**Given task A**
From the shape entries below, quote every line starting with the one containing "blue semicircle: rotated" and running down to the one containing "red cross: moved 7 px right, 28 px up", with both of those lines included. Leave out the picture lines.

**Extract**
— BEGIN —

Converting Digital NZ data to Linked Open Data

60 views
Skip to first unread message

Conal Tuohy

unread,
Mar 21, 2016, 8:04:00 AM3/21/16
to DigitalNZ
Kia ora tatou!

I'm looking into the idea of converting the DigitalNZ dataset into Linked Open Data (and maybe Linked Data Fragments), by building on top of the Digital NZ APIs.

I've used both the main "Search Records" and "Get Metadata" APIs (for access to metadata about digital objects) and I've also had a little tutu with the "Concepts API". I'd like to build a layer on top of all of them that unifies them into a single space of interlinked data, but there are a few challenges.

So I'd be very grateful for whatever comments, thoughts, and suggestions list-members can provide, whether about the specific issues below, or more generally about how the Digital NZ APIs are being used and connected, and where other developers have found fishhooks and challenges. And I'd also like to know what other developers think of the idea of a Digital NZ LOD service in general, and if you'd like to be involved. I am considering the option of building something to demo at the National Digital Forum at the end of the year, but that's still just an idea.

There are two possible approaches to building such a LOD service:

One way is to harvest all the data from the APIs, convert it into RDF as required, aggregate all the data in a SPARQL store, and publish the SPARQL store as LOD. This last step would be quite straightforward to do with existing tools because you would have all the data available in a big SPARQL store and could run whatever queries you need to, to satisfy requests for Linked Data. But it does involve harvesting and converting a great big dataset as step 1, which is the reason I'd prefer to take an alternative approach:

The alternative is to build a lightweight "on the fly" converter: a proxy service which sits on top of Digital NZ's APIs, and when it receives a request for some Linked Data, makes one or more Digital NZ API requests, processes the results to LOD form, and returns them. I have done this before with the web API of Museum Victoria, as an experiment, and it worked fairly well, though the pattern has its own limitations and disadvantages. For background, here are a few posts on my blog about that experiment:
Using a "proxy" approach rather than an aggregator, the generated LOD is more constrained by the capability of the APIs. Realistically, only information that can be gleaned from the API by making a small number of API calls can be used to generate the LOD responses (whereas, by contrast, the aggregator approach already has ALL the data available locally when it is responding to a request, so it can run arbitrary queries and answer arbitrary questions).

— END —

**Dataset excerpts**
— BEGIN —

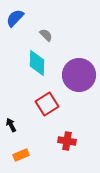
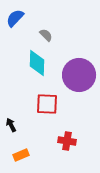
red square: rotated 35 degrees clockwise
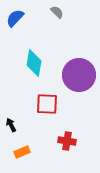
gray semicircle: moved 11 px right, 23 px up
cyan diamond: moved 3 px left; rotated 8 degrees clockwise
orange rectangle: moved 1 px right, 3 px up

— END —
— BEGIN —

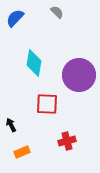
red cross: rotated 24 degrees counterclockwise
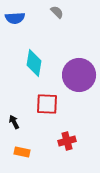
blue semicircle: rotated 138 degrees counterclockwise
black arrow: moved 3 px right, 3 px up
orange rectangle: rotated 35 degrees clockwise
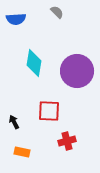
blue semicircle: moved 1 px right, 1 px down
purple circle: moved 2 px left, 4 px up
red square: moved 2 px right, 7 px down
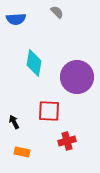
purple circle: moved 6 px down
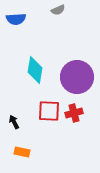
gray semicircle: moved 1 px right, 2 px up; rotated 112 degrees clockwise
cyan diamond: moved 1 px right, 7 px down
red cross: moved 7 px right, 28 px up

— END —

**Given task B**
In the post above, print everything from "Conal Tuohy" down to "Digital NZ APIs." word for word.

**Solution A**
blue semicircle: rotated 138 degrees counterclockwise
black arrow: moved 3 px right, 3 px up
orange rectangle: rotated 35 degrees clockwise
blue semicircle: moved 1 px right, 1 px down
purple circle: moved 2 px left, 4 px up
red square: moved 2 px right, 7 px down
purple circle: moved 6 px down
gray semicircle: moved 1 px right, 2 px up; rotated 112 degrees clockwise
cyan diamond: moved 1 px right, 7 px down
red cross: moved 7 px right, 28 px up

**Solution B**
Conal Tuohy

unread,
Mar 21, 2016, 8:04:00 AM3/21/16
to DigitalNZ
Kia ora tatou!

I'm looking into the idea of converting the DigitalNZ dataset into Linked Open Data (and maybe Linked Data Fragments), by building on top of the Digital NZ APIs.